When asked whether they encounter other people with comparable levels of expertise in deep optimization, the participant responded: “Very few.” Most competitors and engineers prefer using out-of-the-box solutions like vLLM, which is automated. The participant expressed skepticism about the trend of using AI tools (e.g., Cursor Copilot) to write code for competitions: “They use cloud code, they use AI to write — many people can produce results, but they don’t understand the principles.
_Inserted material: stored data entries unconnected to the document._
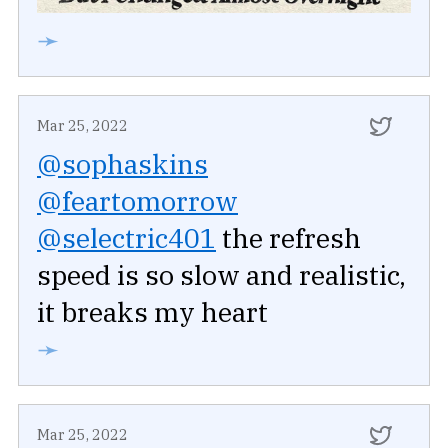
➛
Mar 25, 2022
@sophaskins
@feartomorrow
@selectric401
the refresh
speed is so slow and realistic,
it breaks my heart
➛
Mar 25, 2022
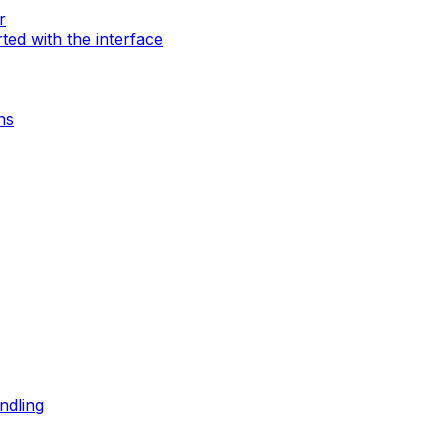
r
rted with the interface
ns
ndling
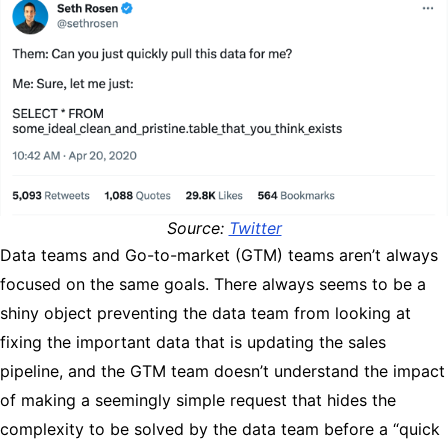
Source:
Twitter
Data teams and Go-to-market (GTM) teams aren’t always
focused on the same goals. There always seems to be a
shiny object preventing the data team from looking at
fixing the important data that is updating the sales
pipeline, and the GTM team doesn’t understand the impact
of making a seemingly simple request that hides the
complexity to be solved by the data team before a “quick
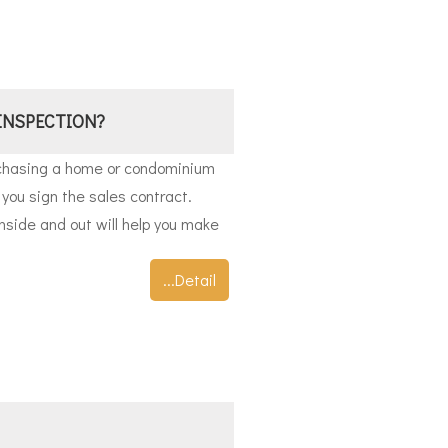
INSPECTION?
rchasing a home or condominium
you sign the sales contract.
nside and out will help you make
...Detail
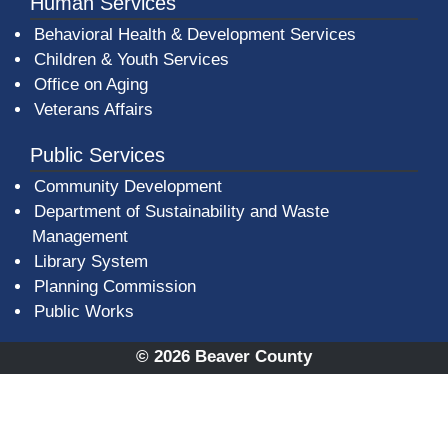
Human Services
Behavioral Health & Development Services
Children & Youth Services
Office on Aging
Veterans Affairs
Public Services
Community Development
Department of Sustainability and Waste
Management
(opens in a new window)
Library System
Planning Commission
Public Works
© 2026 Beaver County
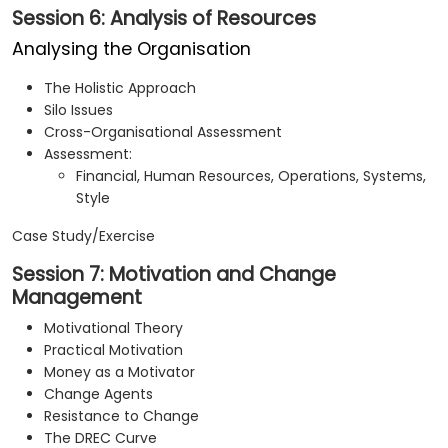
Session 6: Analysis of Resources
Analysing the Organisation
The Holistic Approach
Silo Issues
Cross-Organisational Assessment
Assessment:
Financial, Human Resources, Operations, Systems,
Style
Case Study/Exercise
Session 7: Motivation and Change
Management
Motivational Theory
Practical Motivation
Money as a Motivator
Change Agents
Resistance to Change
The DREC Curve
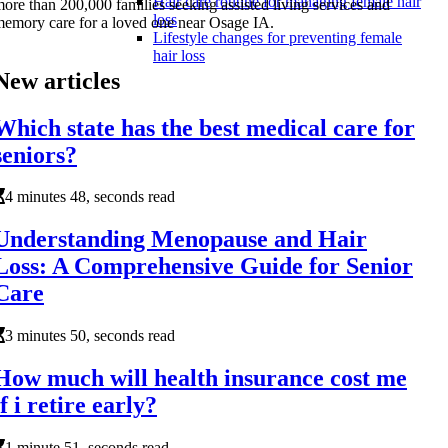
Hair care routine for managing female hair
ore than 200,000 families seeking assisted living services and
loss
emory care for a loved one near Osage IA.
Lifestyle changes for preventing female
hair loss
New articles
Which state has the best medical care for
seniors?
4 minutes 48, seconds read
Understanding Menopause and Hair
Loss: A Comprehensive Guide for Senior
Care
3 minutes 50, seconds read
How much will health insurance cost me
if i retire early?
1 minute 51, seconds read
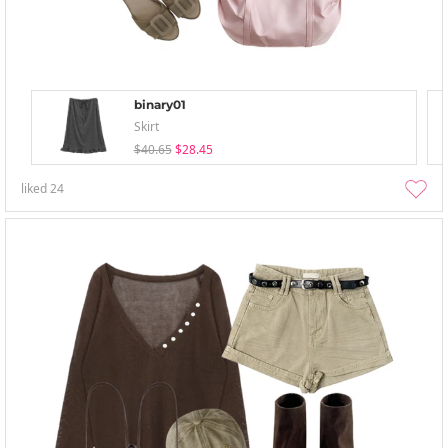
binary01
Skirt
$40.65
$28.45
liked
24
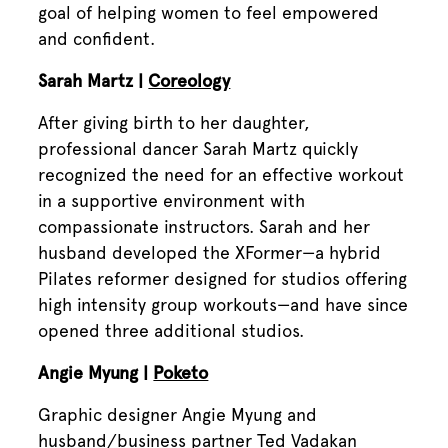
goal of helping women to feel empowered
and confident.
Sarah Martz |
Coreology
After giving birth to her daughter,
professional dancer Sarah Martz quickly
recognized the need for an effective workout
in a supportive environment with
compassionate instructors. Sarah and her
husband developed the XFormer—a hybrid
Pilates reformer designed for studios offering
high intensity group workouts—and have since
opened three additional studios.
Angie Myung |
Poketo
Graphic designer Angie Myung and
husband/business partner Ted Vadakan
That defeats the purpose of the competition.” They noted that competition organizers sometimes review participants’ resumes and code to verify authenticity; if a person with a weak resume suddenly gets first place, they may be scrutinized.
Model Usage: Qwen Series and Gemini
The participant uses Qwen (千问) 2B for their optimization work, as a small model is sufficient for testing — “if it works for a small model, it works for a large one.” They described Qwen as a series they admire for its open-source philosophy, including not only weights but also training and inference scripts.
For daily personal use, the participant uses Gemini (the closed-source Google model), which they find excellent even though they cannot download its weights for optimization.
Action Items
- Action item: The participant will send the refined meeting notes back to the other party for review, as confirmed at the end of the conversation.